Wednesday, October 15, 2008

Using Yahoo Pipes screen scraping to create an RSS Feed

The internet amazes me. Every time I use it, or write something for it, I continue to be blown away. Take for example, my favorite website for Husker information: (for those that don't know, what I mean by husker information is Nebraska Cornhusker Football. I was born in Nebraska so I naturally follow the cornhuskers.). Someone takes the time to consolidate all husker information and updates this site. It is the de facto standard for Husker news. Unfortunately, this site does not come with any type of notifications via an RSS feed.

Now this site does not necessarily amaze me, but rather how I can take a tool like Yahoo Pipes, scrape the latest news, and in a couple of hours subscribe to that feed in Google Reader. Not only that, but I cloned Paul Arterburn's Huskerpedia Pipe to get started and now everyone can take advantage of my new feed by either subscribing to it, making it better, or cloning it for their own use.

This would make the second time I have used Yahoo Pipes to accomplish something complex very easily. Several months ago, I created a pipe called the Gestalt Shared Feed, that combined all of my co-workers shared items from their Google Reader feed. This allowed us to read the best of the best among ourselves and has really helped our communication. I think we have about 10 people who share items and many more who subscribe to it.

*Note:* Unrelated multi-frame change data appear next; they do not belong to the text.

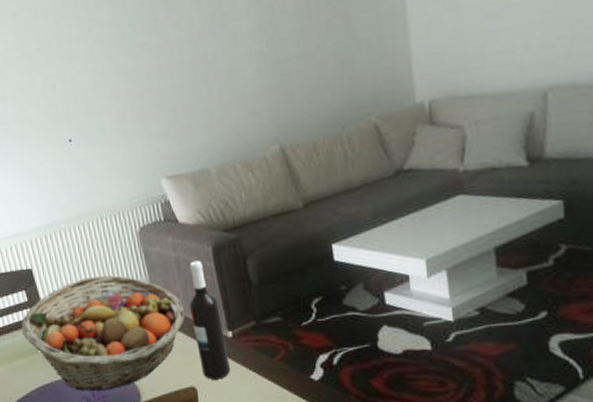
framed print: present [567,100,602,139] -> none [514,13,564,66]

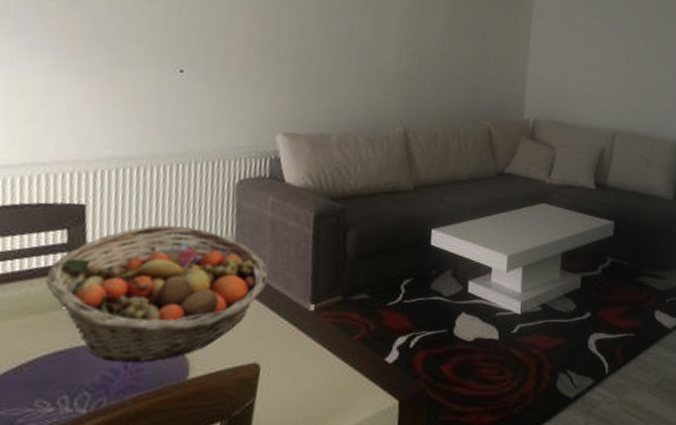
wine bottle: present [189,260,231,380] -> none [271,225,308,357]

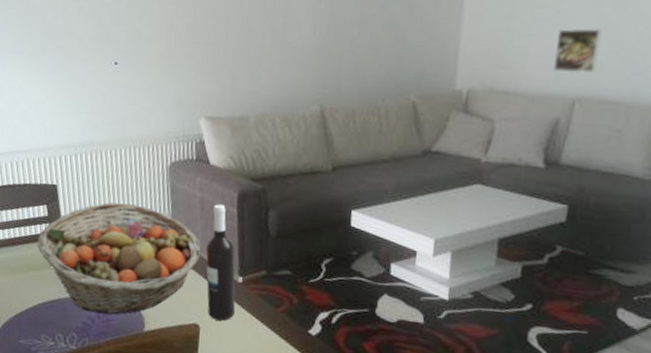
wine bottle: none [271,225,308,357] -> present [205,204,236,321]
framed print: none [598,75,631,112] -> present [552,28,602,74]

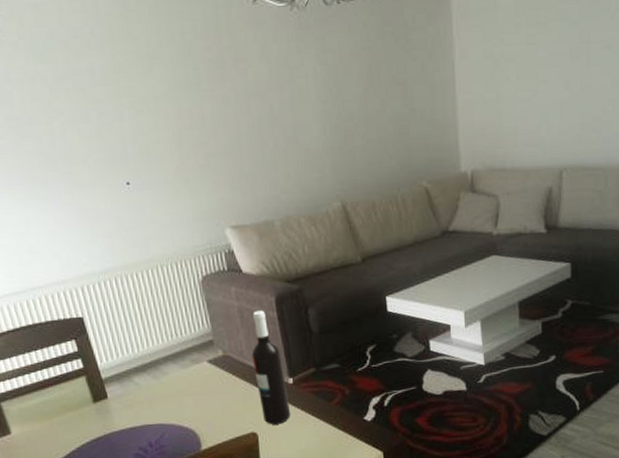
fruit basket: present [37,202,202,315] -> none [70,324,248,443]
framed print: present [552,28,602,74] -> none [539,105,576,147]

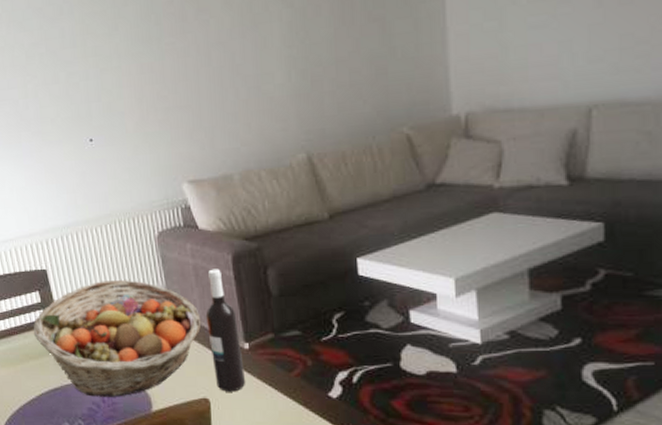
fruit basket: none [70,324,248,443] -> present [33,280,202,397]

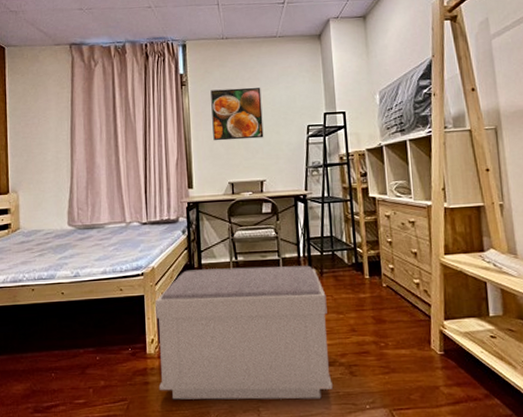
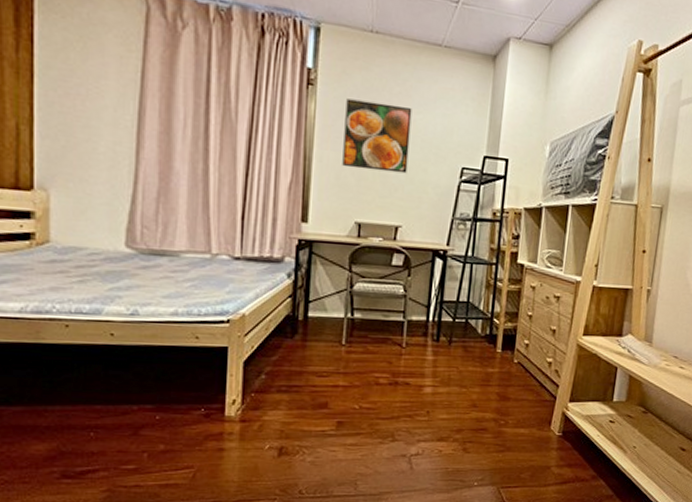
bench: present [155,265,333,400] -> none [236,322,451,474]

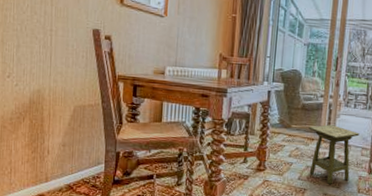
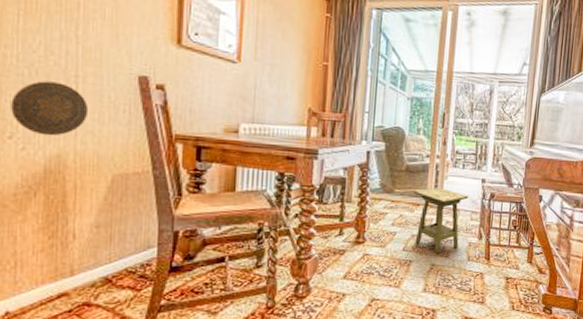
decorative plate: none [9,34,59,76] -> present [11,81,89,136]

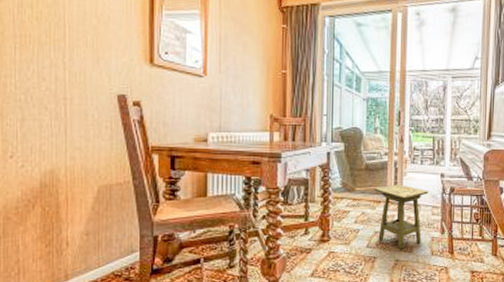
decorative plate: present [11,81,89,136] -> none [11,105,76,154]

Check out my RssHuskerPedia Pipe and view the source if you are curious. See below for the before and after.


Anonymous said...

This is a very good article.

We do provide Screen Scrapping and data collection service.

Paul Arterburn said...


Thanks for fixing this! I am in fact the Paul Arterburn that put the original Pipes feed together. I immediately subscribed to yours, cause it was always a bit of a hassle to click through the links. You might submit it to Huskerpedia as well (with the meta link code as well just in case he's not sure how to add it).

Thanks again. Go Big Red.

fyi - not trying to spam or anything, because I have no affiliation...but I found your site mention my name through

jlorenzen said...

Unfortunately Paul, I soon realized a flaw in my new Pipe. The Pipes we created don't set a Published Date. Therefore after you read an entry it just shows back up again, and again, and again. And since huskerpedia doesn't provide a date for each line item, I really don't know how to get around this issue.
Ideally I could get with them and at a minimum get them to add an attribute on each line item that my Pipe could then parse.

Paul Arterburn said...

No need to...simply take off the "now" date in the pipes you are feeding as the pub_date. Google Reader, at least, is smart enough to grab only what it hasn't already if no date is published.